Contudo, para a radicalização da democracia, alguns aspectos devem ser observados. Primeiro, não se pode esquecer de que não há lutas inerentemente “emancipadoras” ou “essencialistas” que estejam livres de tomar sentidos opostos, a depender das condições históricas, sociais, econômicas etc. Segundo, é importante reafirmar que a noção de “povo” não pode ser tomada como um dado sociológico a priori, uma construção empírica preexistente. Pelo contrário, o enfoque não essencialista da estratégia populista de esquerda deve considerar que o “povo” é uma construção política e discursiva, necessitando, assim, de uma articulação performativa. Construir um povo, dessa maneira, implica expressar a vontade coletiva mediante uma cadeia de equivalência que abrigue a multiplicidade de demandas sem resultar no apagamento e supressão das diferenças – que, de outro modo, cairia no erro de culminar na criação de uma falsa identidade monolítica.

Por fim, há uma dimensão que a autora destaca como fundamental: a questão dos afetos. É central para a estratégia populista de esquerda compreender que os processos de reconhecimento social passam pela construção de discursos e afetos que, articulados, produzem formas específicas de identificação. Essas identificações, por sua vez, são cruciais para toda e qualquer estratégia de natureza política, pois são os motores da ação. Aqui, anoto alguns elementos para debate com a perspectiva da autora, quando considerado o necessário trabalho de construção de alternativas à política de exclusão e espoliação das maiorias sociais, no capitalismo contemporâneo. Inicialmente, caberia problematizar qual o alcance da proposta de uma estratégia populista de esquerda, nos marcos da democracia liberal, em países que sequer completaram seus processos de construções nacionais, inscritos nas periferias do capitalismo e mergulhados em uma lógica de dependência estrutural de suas economias.

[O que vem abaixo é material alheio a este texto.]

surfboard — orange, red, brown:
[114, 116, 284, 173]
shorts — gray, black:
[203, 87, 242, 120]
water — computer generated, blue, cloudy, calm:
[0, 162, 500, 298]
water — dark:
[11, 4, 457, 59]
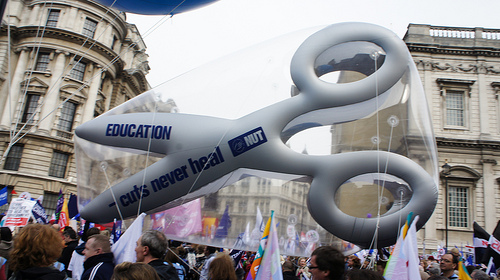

No limite, caberia questionar o próprio desenvolvimento conceitual da autora ao considerar o liberalismo econômico e seu duplo, o liberalismo político, como instâncias que resguardariam seguro distanciamento e aparente independência. A autora chega ao ponto de reivindicar as bases institucionais deste último para serem aprofundadas radicalmente por uma proposta crítica ao neoliberalismo, na chave de um populismo de esquerda. Essa questão pode assumir contornos mais complexos quando consideramos países em que escravismo e colonialismo – com seus legados mais sensíveis no racismo, patriarcalismo e desigualdades sociais – são estruturais. Além disso, a proposta de Chantal Mouffe parece subestimar, a partir de receio primário de sua análise incorrer em um determinismo econômico, a força estrutural do capitalismo, que deriva da consolidação e sacralização da propriedade privada sua solidez material e ideológica. Não abordar essa questão estrutural pode gerar o equívoco de conferir à esfera da política certa aura autorreferencial, limitando as possibilidades de construção de novos horizontes. Para além desses sumários pontos destacados, os tempos que atravessamos exigem a leitura, a análise e o debate dessa obra.